[Problem requirements]
Your job with the data below is to output exactly the lines from the one holding "Relaxed Fit Hoodie." down to the one holding "I couldn’t resist", both included, and no others.

Extracted data: Begin

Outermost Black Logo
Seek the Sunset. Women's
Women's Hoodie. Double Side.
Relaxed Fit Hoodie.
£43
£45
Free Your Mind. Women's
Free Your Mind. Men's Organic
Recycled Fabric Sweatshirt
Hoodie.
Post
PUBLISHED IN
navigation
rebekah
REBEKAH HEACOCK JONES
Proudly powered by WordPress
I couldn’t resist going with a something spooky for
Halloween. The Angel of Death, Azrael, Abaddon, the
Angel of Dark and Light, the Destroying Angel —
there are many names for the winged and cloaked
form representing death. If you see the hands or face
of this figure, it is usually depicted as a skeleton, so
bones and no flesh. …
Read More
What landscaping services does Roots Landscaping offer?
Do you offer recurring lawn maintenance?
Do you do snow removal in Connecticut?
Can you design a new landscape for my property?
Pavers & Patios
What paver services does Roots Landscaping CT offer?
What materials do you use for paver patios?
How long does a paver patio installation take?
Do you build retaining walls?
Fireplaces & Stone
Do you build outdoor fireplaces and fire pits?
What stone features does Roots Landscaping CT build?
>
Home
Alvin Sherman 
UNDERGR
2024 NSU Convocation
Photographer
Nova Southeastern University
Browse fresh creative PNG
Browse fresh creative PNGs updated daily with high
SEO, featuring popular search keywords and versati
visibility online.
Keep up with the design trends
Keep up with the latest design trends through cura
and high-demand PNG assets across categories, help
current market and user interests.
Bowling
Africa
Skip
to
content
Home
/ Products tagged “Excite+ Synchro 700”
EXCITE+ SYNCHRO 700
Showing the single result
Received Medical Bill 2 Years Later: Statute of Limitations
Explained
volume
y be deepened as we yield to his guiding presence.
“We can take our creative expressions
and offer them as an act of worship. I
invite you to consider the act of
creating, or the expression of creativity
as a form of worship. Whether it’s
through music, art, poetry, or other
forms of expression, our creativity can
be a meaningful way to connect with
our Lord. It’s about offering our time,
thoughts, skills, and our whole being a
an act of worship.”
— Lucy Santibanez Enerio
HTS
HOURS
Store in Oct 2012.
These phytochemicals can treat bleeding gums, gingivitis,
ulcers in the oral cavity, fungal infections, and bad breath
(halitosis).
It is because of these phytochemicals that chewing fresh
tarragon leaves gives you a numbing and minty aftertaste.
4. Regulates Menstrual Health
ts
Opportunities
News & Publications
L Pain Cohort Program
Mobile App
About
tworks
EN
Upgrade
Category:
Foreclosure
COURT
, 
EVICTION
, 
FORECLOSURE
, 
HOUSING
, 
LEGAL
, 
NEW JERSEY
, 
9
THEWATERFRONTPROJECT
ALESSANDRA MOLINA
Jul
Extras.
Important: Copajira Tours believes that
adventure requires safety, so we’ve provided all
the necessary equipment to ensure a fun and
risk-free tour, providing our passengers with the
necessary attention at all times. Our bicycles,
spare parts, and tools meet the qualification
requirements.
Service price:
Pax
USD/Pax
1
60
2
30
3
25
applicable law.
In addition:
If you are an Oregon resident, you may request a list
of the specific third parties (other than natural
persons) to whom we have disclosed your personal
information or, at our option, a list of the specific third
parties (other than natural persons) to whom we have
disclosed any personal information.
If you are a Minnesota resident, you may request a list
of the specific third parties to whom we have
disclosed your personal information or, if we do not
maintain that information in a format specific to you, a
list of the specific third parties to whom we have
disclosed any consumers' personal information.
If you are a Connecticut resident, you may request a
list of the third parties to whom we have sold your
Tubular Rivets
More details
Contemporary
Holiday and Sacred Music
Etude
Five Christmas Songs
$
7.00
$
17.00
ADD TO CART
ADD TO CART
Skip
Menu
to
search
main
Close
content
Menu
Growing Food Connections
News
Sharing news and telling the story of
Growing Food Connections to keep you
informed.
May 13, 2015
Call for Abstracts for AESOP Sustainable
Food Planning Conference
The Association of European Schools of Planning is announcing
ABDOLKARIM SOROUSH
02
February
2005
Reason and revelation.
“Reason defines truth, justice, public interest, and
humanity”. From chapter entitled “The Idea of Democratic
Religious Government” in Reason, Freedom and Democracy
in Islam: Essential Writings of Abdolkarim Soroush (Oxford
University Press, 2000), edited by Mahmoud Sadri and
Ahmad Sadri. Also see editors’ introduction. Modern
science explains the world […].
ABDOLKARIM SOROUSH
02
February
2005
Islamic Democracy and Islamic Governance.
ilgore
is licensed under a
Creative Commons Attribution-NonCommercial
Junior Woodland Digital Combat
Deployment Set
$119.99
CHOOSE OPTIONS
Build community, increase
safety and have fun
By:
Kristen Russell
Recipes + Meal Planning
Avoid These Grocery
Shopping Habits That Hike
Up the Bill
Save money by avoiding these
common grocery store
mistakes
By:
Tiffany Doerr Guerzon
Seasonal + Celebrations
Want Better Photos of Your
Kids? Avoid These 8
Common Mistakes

Extracted data: End

[Reply]
Relaxed Fit Hoodie.
£43
£45
Free Your Mind. Women's
Free Your Mind. Men's Organic
Recycled Fabric Sweatshirt
Hoodie.
Post
PUBLISHED IN
navigation
rebekah
REBEKAH HEACOCK JONES
Proudly powered by WordPress
I couldn’t resist going with a something spooky for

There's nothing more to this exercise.